*Your goal*. In the reply, include exactly the lines of the entries below from the first to the line with "<title>Notification Example</title>", that line included.

*Collected data*.
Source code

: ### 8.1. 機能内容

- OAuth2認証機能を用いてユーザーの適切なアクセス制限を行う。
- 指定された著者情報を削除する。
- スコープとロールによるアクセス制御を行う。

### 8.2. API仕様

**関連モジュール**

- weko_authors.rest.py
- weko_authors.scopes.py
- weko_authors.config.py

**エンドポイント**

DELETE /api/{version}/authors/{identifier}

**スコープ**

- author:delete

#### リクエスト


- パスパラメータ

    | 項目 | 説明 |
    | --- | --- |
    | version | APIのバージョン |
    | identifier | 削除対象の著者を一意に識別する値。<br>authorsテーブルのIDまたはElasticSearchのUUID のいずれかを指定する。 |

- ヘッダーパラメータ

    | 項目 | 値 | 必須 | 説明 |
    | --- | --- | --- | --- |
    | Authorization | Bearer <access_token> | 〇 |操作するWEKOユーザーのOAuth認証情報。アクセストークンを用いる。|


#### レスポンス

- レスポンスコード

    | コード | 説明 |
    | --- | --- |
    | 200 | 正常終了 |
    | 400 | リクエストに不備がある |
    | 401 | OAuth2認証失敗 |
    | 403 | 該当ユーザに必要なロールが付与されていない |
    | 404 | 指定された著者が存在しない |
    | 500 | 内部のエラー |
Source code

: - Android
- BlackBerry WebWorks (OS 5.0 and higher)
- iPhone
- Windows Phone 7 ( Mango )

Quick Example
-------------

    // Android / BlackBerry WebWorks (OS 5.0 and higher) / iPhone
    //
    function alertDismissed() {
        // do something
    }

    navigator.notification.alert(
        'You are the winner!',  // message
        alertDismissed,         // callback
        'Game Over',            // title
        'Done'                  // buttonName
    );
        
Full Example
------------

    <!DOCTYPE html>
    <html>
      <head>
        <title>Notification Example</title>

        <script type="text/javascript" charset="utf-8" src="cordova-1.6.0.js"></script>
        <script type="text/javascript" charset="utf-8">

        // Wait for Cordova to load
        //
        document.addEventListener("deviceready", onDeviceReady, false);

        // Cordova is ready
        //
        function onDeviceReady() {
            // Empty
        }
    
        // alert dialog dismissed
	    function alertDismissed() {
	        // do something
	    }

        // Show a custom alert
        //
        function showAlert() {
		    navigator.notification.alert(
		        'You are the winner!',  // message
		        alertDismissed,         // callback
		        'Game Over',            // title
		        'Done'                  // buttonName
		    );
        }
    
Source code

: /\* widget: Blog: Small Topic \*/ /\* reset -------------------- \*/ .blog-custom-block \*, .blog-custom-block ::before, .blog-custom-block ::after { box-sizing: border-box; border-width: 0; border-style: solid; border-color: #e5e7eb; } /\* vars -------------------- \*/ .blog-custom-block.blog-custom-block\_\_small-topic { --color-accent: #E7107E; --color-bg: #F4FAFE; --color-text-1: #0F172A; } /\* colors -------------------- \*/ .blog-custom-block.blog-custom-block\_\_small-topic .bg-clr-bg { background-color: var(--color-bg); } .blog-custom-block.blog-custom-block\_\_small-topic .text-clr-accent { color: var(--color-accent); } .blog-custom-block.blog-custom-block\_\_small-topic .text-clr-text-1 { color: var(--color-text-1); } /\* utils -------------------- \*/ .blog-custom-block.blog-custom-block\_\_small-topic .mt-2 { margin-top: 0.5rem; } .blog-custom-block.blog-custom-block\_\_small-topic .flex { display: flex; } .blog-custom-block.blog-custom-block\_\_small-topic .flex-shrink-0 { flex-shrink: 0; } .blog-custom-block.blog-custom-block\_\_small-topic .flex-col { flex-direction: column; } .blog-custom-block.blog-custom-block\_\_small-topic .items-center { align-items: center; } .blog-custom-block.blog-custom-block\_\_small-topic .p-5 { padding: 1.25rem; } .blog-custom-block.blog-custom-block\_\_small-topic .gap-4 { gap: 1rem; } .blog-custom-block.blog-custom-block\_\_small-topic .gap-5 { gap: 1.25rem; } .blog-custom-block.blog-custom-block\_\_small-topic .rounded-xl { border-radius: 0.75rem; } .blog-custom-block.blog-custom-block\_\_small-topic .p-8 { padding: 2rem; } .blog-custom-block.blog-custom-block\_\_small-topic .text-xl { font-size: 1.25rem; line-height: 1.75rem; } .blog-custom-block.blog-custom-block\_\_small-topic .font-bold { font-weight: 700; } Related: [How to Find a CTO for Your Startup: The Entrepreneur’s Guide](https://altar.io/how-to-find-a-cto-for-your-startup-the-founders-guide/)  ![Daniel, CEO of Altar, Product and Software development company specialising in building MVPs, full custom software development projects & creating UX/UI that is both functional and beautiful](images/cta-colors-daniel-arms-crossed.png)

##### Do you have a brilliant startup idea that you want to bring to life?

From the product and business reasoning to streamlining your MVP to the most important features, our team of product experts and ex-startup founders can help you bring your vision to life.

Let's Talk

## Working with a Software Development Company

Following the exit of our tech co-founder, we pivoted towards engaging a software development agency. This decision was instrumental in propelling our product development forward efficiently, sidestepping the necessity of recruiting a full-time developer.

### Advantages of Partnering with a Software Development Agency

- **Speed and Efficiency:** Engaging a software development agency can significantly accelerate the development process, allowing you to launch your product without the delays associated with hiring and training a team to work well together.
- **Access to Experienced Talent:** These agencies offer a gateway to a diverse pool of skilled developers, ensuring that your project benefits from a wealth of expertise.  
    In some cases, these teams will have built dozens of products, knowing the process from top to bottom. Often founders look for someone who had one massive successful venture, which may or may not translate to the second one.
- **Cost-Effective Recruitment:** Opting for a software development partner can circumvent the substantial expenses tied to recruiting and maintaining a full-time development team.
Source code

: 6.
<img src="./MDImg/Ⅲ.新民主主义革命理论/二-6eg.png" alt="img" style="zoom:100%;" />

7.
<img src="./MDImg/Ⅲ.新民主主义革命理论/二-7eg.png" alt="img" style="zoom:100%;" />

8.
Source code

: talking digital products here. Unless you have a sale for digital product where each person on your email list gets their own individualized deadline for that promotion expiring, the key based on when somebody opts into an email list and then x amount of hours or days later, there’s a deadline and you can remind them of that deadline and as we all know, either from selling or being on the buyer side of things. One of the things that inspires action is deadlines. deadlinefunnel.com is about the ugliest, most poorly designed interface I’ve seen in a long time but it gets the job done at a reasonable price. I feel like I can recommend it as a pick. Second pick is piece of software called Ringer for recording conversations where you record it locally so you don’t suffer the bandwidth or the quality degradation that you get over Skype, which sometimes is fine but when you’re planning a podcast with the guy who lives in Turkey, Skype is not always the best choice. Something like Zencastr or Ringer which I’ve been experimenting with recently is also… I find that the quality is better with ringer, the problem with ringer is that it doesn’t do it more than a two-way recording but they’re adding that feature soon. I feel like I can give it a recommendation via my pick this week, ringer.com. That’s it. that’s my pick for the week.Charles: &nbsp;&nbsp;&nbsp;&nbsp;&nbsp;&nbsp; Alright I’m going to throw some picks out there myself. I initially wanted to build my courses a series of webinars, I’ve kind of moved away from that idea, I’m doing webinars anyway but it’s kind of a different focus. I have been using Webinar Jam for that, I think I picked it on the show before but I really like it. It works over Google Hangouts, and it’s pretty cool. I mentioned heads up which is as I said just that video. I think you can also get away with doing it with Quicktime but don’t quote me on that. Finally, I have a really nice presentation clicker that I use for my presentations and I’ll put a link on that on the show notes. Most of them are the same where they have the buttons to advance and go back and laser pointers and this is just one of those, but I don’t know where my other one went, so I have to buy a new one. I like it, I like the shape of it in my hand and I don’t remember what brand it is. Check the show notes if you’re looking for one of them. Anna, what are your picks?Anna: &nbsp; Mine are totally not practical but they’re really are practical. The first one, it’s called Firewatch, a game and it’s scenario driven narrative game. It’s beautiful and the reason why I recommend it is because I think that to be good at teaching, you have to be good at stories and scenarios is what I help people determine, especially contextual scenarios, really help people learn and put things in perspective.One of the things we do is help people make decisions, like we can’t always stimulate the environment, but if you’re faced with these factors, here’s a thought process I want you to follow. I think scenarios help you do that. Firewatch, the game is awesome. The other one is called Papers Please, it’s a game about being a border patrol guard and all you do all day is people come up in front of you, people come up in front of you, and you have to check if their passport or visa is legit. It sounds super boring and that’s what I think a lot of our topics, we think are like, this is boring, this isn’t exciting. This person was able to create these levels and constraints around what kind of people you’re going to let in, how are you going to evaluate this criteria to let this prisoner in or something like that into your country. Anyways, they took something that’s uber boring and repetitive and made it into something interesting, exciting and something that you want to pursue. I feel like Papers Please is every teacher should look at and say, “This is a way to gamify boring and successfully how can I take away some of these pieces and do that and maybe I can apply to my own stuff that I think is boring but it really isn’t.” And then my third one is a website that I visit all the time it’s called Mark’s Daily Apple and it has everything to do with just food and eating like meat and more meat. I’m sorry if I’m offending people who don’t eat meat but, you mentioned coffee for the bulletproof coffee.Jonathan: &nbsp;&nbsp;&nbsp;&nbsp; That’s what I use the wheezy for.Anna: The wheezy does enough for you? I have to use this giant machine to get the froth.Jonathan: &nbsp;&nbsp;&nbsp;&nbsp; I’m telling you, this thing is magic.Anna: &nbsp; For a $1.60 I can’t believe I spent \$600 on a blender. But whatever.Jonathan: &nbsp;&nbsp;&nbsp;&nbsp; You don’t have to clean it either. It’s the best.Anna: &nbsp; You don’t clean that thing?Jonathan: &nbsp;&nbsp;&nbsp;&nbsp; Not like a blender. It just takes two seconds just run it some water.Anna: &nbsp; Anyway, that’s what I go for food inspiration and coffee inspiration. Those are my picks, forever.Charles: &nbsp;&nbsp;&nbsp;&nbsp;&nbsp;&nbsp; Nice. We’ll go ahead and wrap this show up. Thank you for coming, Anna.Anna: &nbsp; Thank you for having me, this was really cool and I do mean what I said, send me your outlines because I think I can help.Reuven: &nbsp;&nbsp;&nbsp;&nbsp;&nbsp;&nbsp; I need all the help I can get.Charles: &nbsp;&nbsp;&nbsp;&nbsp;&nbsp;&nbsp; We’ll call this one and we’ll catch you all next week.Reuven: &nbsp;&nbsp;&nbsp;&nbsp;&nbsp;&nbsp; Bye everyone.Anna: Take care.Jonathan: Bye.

*Solution for this exercise*.
Source code

: ### 8.1. 機能内容

- OAuth2認証機能を用いてユーザーの適切なアクセス制限を行う。
- 指定された著者情報を削除する。
- スコープとロールによるアクセス制御を行う。

### 8.2. API仕様

**関連モジュール**

- weko_authors.rest.py
- weko_authors.scopes.py
- weko_authors.config.py

**エンドポイント**

DELETE /api/{version}/authors/{identifier}

**スコープ**

- author:delete

#### リクエスト


- パスパラメータ

    | 項目 | 説明 |
    | --- | --- |
    | version | APIのバージョン |
    | identifier | 削除対象の著者を一意に識別する値。<br>authorsテーブルのIDまたはElasticSearchのUUID のいずれかを指定する。 |

- ヘッダーパラメータ

    | 項目 | 値 | 必須 | 説明 |
    | --- | --- | --- | --- |
    | Authorization | Bearer <access_token> | 〇 |操作するWEKOユーザーのOAuth認証情報。アクセストークンを用いる。|


#### レスポンス

- レスポンスコード

    | コード | 説明 |
    | --- | --- |
    | 200 | 正常終了 |
    | 400 | リクエストに不備がある |
    | 401 | OAuth2認証失敗 |
    | 403 | 該当ユーザに必要なロールが付与されていない |
    | 404 | 指定された著者が存在しない |
    | 500 | 内部のエラー |
Source code

: - Android
- BlackBerry WebWorks (OS 5.0 and higher)
- iPhone
- Windows Phone 7 ( Mango )

Quick Example
-------------

    // Android / BlackBerry WebWorks (OS 5.0 and higher) / iPhone
    //
    function alertDismissed() {
        // do something
    }

    navigator.notification.alert(
        'You are the winner!',  // message
        alertDismissed,         // callback
        'Game Over',            // title
        'Done'                  // buttonName
    );
        
Full Example
------------

    <!DOCTYPE html>
    <html>
      <head>
        <title>Notification Example</title>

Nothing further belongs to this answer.